● **TASK BRIEF**
Reading the records below, count the lines in which the string "used" appears; write the number only.

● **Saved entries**
□ □ □
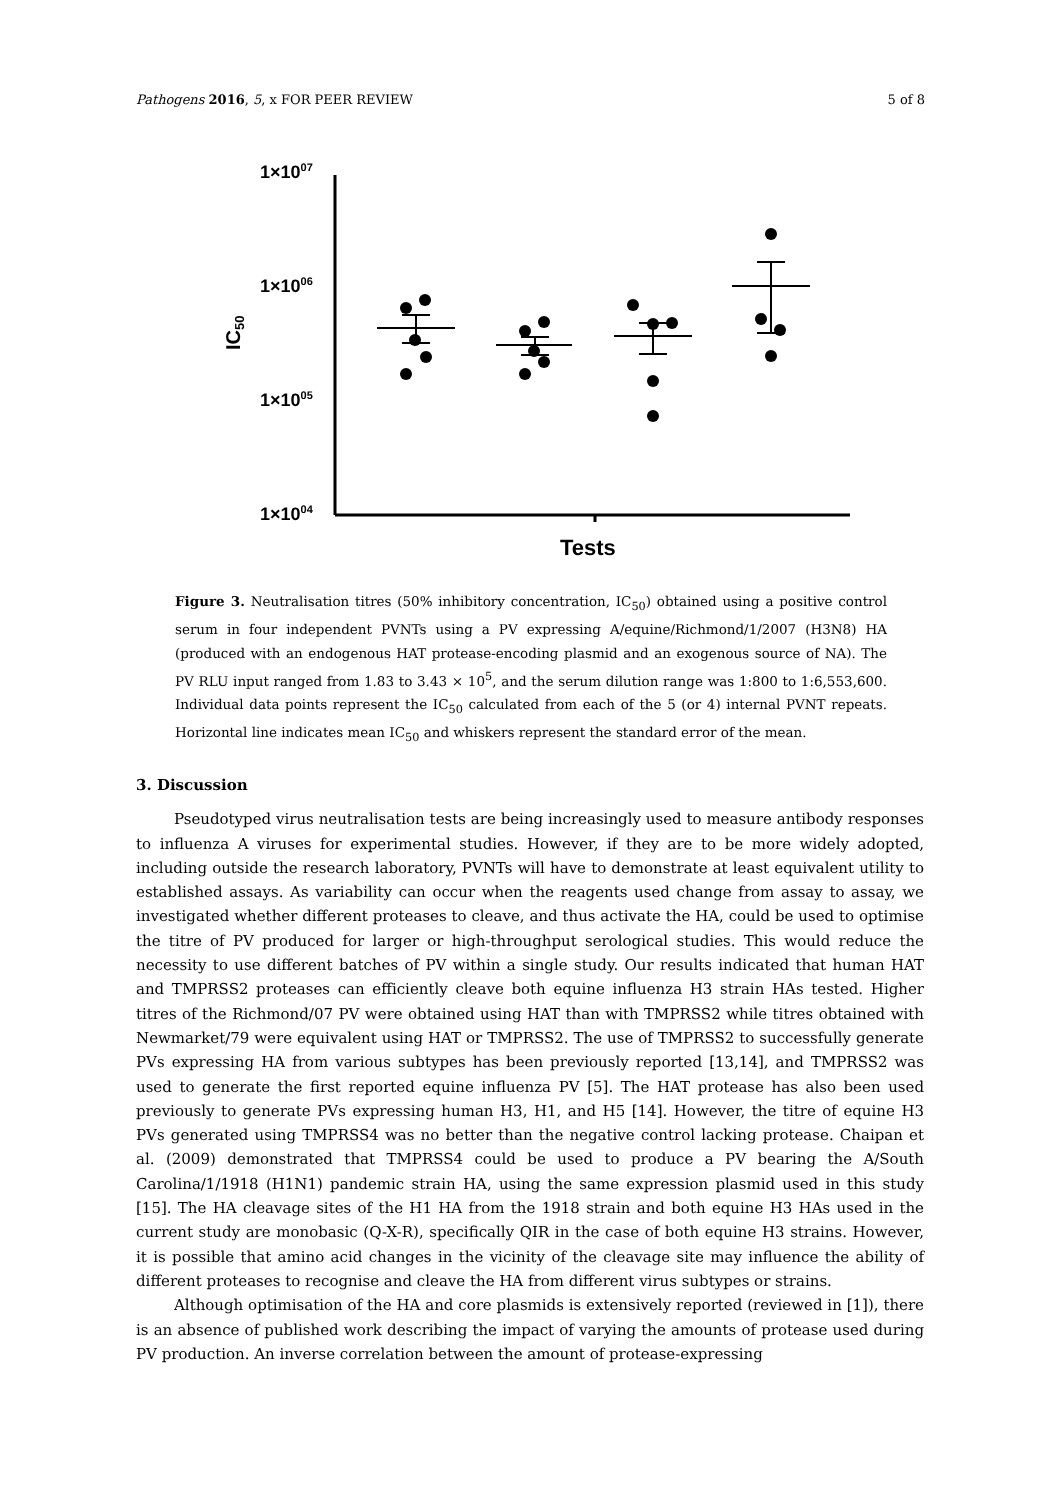Pathogens 2016, 5, x FOR PEER REVIEW 5 of 8
1×1007
1×1006
1×1005
1×1004
IC50
Tests
Figure 3. Neutralisation titres (50% inhibitory concentration, IC<sub>50</sub>) obtained using a positive control serum in four independent PVNTs using a PV expressing A/equine/Richmond/1/2007 (H3N8) HA (produced with an endogenous HAT protease-encoding plasmid and an exogenous source of NA). The PV RLU input ranged from 1.83 to 3.43 × 10<sup>5</sup>, and the serum dilution range was 1:800 to 1:6,553,600. Individual data points represent the IC<sub>50</sub> calculated from each of the 5 (or 4) internal PVNT repeats. Horizontal line indicates mean IC<sub>50</sub> and whiskers represent the standard error of the mean.
3. Discussion
Pseudotyped virus neutralisation tests are being increasingly used to measure antibody responses to influenza A viruses for experimental studies. However, if they are to be more widely adopted, including outside the research laboratory, PVNTs will have to demonstrate at least equivalent utility to established assays. As variability can occur when the reagents used change from assay to assay, we investigated whether different proteases to cleave, and thus activate the HA, could be used to optimise the titre of PV produced for larger or high-throughput serological studies. This would reduce the necessity to use different batches of PV within a single study. Our results indicated that human HAT and TMPRSS2 proteases can efficiently cleave both equine influenza H3 strain HAs tested. Higher titres of the Richmond/07 PV were obtained using HAT than with TMPRSS2 while titres obtained with Newmarket/79 were equivalent using HAT or TMPRSS2. The use of TMPRSS2 to successfully generate PVs expressing HA from various subtypes has been previously reported [13,14], and TMPRSS2 was used to generate the first reported equine influenza PV [5]. The HAT protease has also been used previously to generate PVs expressing human H3, H1, and H5 [14]. However, the titre of equine H3 PVs generated using TMPRSS4 was no better than the negative control lacking protease. Chaipan et al. (2009) demonstrated that TMPRSS4 could be used to produce a PV bearing the A/South Carolina/1/1918 (H1N1) pandemic strain HA, using the same expression plasmid used in this study [15]. The HA cleavage sites of the H1 HA from the 1918 strain and both equine H3 HAs used in the current study are monobasic (Q-X-R), specifically QIR in the case of both equine H3 strains. However, it is possible that amino acid changes in the vicinity of the cleavage site may influence the ability of different proteases to recognise and cleave the HA from different virus subtypes or strains.
Although optimisation of the HA and core plasmids is extensively reported (reviewed in [1]), there is an absence of published work describing the impact of varying the amounts of protease used during PV production. An inverse correlation between the amount of protease-expressing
□ □ □
● **WRITTEN ANSWER**
2